#### WHAT YOU SHOULD DO:
Report how many lines below include "labels", giving the figure alone.

#### Saved data entries:
|---|

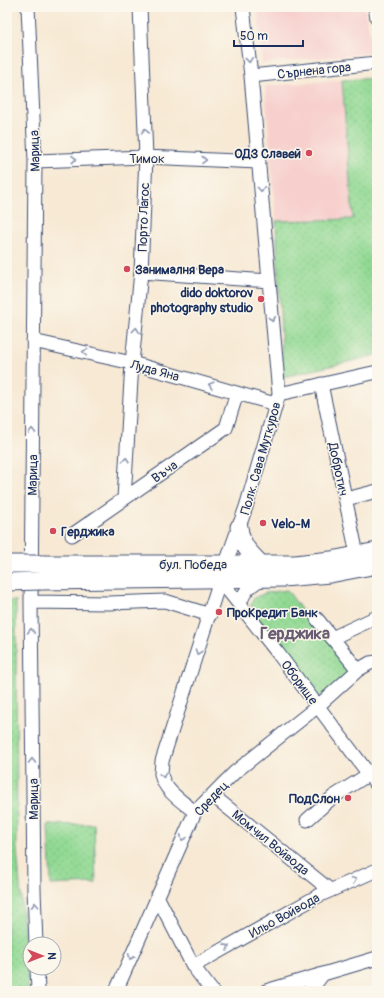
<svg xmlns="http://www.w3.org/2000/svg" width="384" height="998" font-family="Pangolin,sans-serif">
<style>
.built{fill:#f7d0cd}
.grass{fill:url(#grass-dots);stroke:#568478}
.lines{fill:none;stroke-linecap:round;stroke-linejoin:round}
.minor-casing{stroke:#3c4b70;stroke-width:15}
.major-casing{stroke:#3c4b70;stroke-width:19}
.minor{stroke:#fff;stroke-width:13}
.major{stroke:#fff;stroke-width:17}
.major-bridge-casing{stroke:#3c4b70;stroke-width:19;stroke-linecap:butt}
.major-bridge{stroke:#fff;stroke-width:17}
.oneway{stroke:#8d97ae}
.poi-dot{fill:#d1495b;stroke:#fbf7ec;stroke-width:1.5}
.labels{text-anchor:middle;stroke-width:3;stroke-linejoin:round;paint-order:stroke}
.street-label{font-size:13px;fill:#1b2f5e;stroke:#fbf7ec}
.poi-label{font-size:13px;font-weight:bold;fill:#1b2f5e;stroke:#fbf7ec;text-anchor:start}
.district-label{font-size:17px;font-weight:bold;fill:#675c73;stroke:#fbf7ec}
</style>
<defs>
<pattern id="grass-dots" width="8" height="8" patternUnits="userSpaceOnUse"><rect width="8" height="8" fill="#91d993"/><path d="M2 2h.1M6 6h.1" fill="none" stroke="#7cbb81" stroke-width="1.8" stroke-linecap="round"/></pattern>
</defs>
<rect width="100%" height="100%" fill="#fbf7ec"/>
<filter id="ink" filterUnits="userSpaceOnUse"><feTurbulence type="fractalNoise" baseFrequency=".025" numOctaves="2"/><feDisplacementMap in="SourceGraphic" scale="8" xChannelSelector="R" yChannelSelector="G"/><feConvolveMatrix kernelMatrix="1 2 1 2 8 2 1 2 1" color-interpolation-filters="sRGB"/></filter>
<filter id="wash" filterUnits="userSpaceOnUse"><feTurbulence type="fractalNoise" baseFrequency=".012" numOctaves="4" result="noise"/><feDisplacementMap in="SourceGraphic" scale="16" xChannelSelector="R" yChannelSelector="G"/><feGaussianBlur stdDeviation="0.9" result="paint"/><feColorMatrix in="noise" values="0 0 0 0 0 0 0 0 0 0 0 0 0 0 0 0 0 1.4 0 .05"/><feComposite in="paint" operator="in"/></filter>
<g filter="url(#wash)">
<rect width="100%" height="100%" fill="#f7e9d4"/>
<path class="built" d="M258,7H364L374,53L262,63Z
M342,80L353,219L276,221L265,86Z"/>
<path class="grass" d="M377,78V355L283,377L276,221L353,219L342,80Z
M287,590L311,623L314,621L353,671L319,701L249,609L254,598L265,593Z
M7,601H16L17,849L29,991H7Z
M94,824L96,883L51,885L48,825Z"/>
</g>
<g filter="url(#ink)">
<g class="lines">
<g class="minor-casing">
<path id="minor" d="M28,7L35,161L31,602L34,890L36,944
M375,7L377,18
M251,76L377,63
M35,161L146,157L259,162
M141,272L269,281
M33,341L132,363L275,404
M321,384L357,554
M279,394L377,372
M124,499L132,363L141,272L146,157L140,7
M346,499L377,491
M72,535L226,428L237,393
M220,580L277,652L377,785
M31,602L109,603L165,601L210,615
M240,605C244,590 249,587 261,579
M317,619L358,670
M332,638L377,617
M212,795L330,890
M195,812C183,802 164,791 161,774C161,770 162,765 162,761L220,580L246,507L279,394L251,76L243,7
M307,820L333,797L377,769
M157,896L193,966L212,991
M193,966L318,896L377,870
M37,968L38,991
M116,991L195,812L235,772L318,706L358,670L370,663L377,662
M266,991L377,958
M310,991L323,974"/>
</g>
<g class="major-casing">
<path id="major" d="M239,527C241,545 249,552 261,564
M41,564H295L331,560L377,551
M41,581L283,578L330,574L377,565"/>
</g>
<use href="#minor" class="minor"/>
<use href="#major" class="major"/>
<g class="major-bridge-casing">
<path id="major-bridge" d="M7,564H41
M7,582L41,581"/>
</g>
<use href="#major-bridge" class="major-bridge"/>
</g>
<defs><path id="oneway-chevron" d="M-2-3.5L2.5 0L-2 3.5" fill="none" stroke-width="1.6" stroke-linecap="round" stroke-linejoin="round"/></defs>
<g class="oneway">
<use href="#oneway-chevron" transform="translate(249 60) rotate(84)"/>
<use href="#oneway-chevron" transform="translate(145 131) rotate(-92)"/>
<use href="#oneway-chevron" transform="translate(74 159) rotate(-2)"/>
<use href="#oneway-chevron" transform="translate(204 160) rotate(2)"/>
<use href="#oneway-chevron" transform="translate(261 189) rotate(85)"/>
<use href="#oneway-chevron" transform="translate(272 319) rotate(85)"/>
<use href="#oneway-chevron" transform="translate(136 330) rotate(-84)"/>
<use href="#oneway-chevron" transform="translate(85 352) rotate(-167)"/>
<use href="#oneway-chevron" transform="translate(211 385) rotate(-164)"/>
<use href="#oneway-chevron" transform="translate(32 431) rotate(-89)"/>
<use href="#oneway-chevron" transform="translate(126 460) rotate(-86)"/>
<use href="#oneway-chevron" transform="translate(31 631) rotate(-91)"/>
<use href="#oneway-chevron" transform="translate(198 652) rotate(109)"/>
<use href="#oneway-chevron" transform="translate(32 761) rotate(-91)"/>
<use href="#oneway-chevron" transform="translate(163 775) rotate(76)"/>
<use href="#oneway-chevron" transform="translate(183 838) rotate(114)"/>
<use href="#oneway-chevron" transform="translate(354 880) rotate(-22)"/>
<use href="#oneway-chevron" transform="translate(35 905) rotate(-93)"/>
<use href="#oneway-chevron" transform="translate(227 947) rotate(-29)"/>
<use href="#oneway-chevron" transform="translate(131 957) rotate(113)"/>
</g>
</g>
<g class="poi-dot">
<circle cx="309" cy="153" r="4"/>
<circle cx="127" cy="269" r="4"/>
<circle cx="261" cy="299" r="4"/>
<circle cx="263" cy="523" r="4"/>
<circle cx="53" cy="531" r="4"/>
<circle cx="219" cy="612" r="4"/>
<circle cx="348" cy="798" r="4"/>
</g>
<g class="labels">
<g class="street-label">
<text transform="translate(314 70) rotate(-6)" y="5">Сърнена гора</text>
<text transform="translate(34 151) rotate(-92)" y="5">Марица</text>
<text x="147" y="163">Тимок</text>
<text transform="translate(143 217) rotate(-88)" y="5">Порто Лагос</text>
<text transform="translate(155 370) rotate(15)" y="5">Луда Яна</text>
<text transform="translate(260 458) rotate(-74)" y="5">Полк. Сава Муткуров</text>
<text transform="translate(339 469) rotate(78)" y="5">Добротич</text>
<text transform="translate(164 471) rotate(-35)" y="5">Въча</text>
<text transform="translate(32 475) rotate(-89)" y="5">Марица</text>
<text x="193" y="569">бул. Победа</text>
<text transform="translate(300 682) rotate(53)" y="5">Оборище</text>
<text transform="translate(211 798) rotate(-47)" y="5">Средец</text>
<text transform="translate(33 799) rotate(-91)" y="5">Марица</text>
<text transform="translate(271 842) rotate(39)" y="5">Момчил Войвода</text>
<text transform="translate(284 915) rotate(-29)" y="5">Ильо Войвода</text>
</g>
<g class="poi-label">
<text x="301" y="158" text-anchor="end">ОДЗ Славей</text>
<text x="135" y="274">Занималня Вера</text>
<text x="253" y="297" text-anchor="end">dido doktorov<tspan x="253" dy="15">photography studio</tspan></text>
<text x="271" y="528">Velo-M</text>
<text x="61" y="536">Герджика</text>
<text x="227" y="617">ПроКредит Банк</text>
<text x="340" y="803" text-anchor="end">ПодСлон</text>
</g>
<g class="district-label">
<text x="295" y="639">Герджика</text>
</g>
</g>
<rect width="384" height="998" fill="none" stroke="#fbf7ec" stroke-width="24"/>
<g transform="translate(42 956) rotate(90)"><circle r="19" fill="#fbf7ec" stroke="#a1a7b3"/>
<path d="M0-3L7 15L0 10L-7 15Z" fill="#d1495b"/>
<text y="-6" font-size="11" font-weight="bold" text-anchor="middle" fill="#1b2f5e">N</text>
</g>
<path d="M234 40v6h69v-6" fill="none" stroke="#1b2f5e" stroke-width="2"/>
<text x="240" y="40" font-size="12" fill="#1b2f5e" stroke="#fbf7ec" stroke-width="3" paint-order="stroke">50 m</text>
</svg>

|---|

#### ANSWER BOX:
2